Written task =
Repeat every line of the material below exactly.

The data =
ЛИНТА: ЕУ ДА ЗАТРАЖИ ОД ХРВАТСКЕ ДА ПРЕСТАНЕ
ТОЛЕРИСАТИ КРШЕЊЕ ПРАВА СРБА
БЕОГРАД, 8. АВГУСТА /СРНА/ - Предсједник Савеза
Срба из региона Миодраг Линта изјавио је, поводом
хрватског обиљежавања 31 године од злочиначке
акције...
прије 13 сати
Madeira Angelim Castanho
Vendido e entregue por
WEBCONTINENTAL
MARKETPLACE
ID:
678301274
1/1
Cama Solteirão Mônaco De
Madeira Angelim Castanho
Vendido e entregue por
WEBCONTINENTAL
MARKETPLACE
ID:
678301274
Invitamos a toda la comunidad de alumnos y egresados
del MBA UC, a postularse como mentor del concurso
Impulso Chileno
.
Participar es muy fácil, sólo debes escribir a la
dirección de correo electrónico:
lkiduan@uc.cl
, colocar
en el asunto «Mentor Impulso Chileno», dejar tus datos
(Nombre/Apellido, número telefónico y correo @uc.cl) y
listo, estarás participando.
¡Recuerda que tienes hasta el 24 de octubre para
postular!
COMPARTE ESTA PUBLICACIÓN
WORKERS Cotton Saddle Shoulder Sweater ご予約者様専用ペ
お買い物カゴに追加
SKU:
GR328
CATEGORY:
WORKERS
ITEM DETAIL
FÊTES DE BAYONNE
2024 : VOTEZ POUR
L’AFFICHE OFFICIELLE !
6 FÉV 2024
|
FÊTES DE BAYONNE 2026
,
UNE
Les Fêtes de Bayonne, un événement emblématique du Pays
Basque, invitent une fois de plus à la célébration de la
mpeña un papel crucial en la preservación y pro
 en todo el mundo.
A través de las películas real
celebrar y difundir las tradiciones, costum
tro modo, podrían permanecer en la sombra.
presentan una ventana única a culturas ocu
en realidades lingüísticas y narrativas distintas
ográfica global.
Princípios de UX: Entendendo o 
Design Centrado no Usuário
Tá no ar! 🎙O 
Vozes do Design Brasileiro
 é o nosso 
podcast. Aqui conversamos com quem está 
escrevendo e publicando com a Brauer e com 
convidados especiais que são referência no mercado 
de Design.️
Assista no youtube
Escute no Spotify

Result of the exercise =
ЛИНТА: ЕУ ДА ЗАТРАЖИ ОД ХРВАТСКЕ ДА ПРЕСТАНЕ
ТОЛЕРИСАТИ КРШЕЊЕ ПРАВА СРБА
БЕОГРАД, 8. АВГУСТА /СРНА/ - Предсједник Савеза
Срба из региона Миодраг Линта изјавио је, поводом
хрватског обиљежавања 31 године од злочиначке
акције...
прије 13 сати
Madeira Angelim Castanho
Vendido e entregue por
WEBCONTINENTAL
MARKETPLACE
ID:
678301274
1/1
Cama Solteirão Mônaco De
Madeira Angelim Castanho
Vendido e entregue por
WEBCONTINENTAL
MARKETPLACE
ID:
678301274
Invitamos a toda la comunidad de alumnos y egresados
del MBA UC, a postularse como mentor del concurso
Impulso Chileno
.
Participar es muy fácil, sólo debes escribir a la
dirección de correo electrónico:
lkiduan@uc.cl
, colocar
en el asunto «Mentor Impulso Chileno», dejar tus datos
(Nombre/Apellido, número telefónico y correo @uc.cl) y
listo, estarás participando.
¡Recuerda que tienes hasta el 24 de octubre para
postular!
COMPARTE ESTA PUBLICACIÓN
WORKERS Cotton Saddle Shoulder Sweater ご予約者様専用ペ
お買い物カゴに追加
SKU:
GR328
CATEGORY:
WORKERS
ITEM DETAIL
FÊTES DE BAYONNE
2024 : VOTEZ POUR
L’AFFICHE OFFICIELLE !
6 FÉV 2024
|
FÊTES DE BAYONNE 2026
,
UNE
Les Fêtes de Bayonne, un événement emblématique du Pays
Basque, invitent une fois de plus à la célébration de la
mpeña un papel crucial en la preservación y pro
 en todo el mundo.
A través de las películas real
celebrar y difundir las tradiciones, costum
tro modo, podrían permanecer en la sombra.
presentan una ventana única a culturas ocu
en realidades lingüísticas y narrativas distintas
ográfica global.
Princípios de UX: Entendendo o 
Design Centrado no Usuário
Tá no ar! 🎙O 
Vozes do Design Brasileiro
 é o nosso 
podcast. Aqui conversamos com quem está 
escrevendo e publicando com a Brauer e com 
convidados especiais que são referência no mercado 
de Design.️
Assista no youtube
Escute no Spotify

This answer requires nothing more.